━━━━━ TEXTO DE LECTURA
Si grande era la fe, el amor, la humildad de María – no es necesario que recordemos de nuevo la escena de la Anunciación para destacar toda esa fe, amor y humildad en María – en la montaña nos vamos a encontrar a una mujer de fe, una mujer humilde, una mujer que tiene la visión de Dios, una mujer que se va a dejar inundar por la presencia del Espíritu.
‘¿Quién soy yo para que me visite la madre de mi Señor?’ es la pregunta que se hace Isabel. ‘Se llenó del Espíritu Santo’, dice el evangelista y se puso a gritar. Es capaz de descubrir quién es María, no sólo la prima que ha venido de la lejana Nazaret para ayudarla en estos días, sino que es ‘la madre de mi Señor’. ¿Cómo pudo descubrirlo? Podía tener esa visión de fe porque estaba llena del Espíritu. Pero nos encontramos también con su humildad. Serán los humildes y los sencillos los que verán a Dios, de los que es el Reino de Dios; será a los humildes y a los sencillos a los que se revele Dios.
━━━━━━━━━━
**INDICACIÓN**:
Reproduce palabra por palabra el fragmento del texto de lectura que abarca todo lo que va desde "Si grande era" hasta "presencia del Espíritu.". Los datos no tienen ningún papel en esta tarea.
━━━━━ DATOS REGISTRADOS
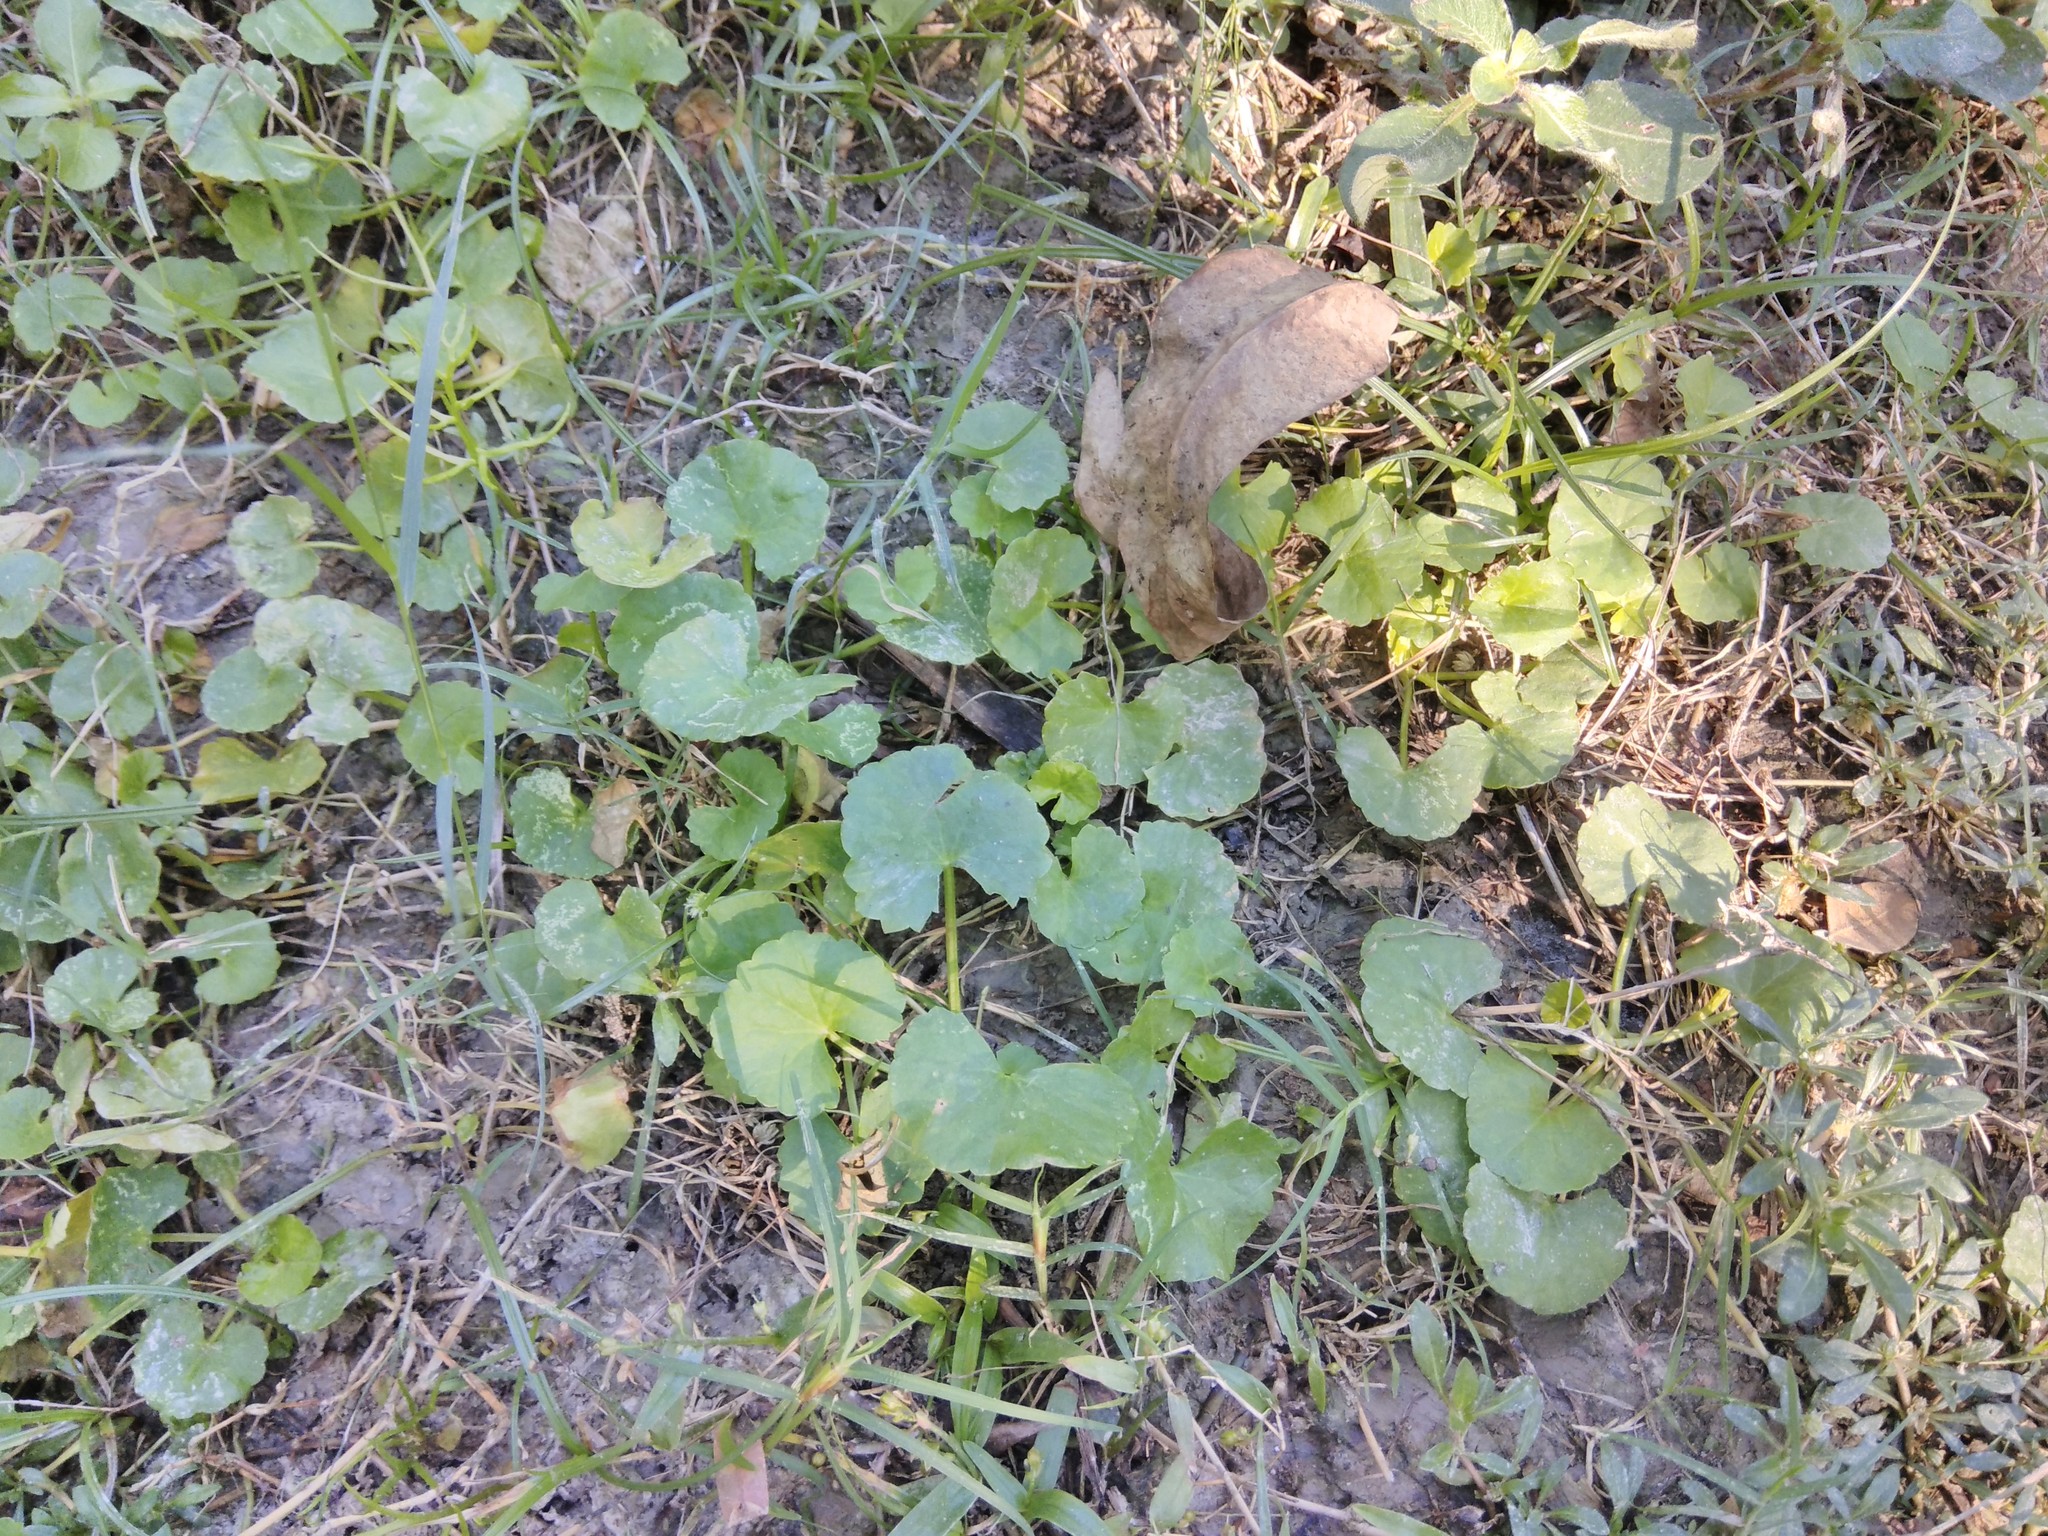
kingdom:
━━━━━━━━━━
**RESPUESTA OBTENIDA**:
Si grande era la fe, el amor, la humildad de María – no es necesario que recordemos de nuevo la escena de la Anunciación para destacar toda esa fe, amor y humildad en María – en la montaña nos vamos a encontrar a una mujer de fe, una mujer humilde, una mujer que tiene la visión de Dios, una mujer que se va a dejar inundar por la presencia del Espíritu.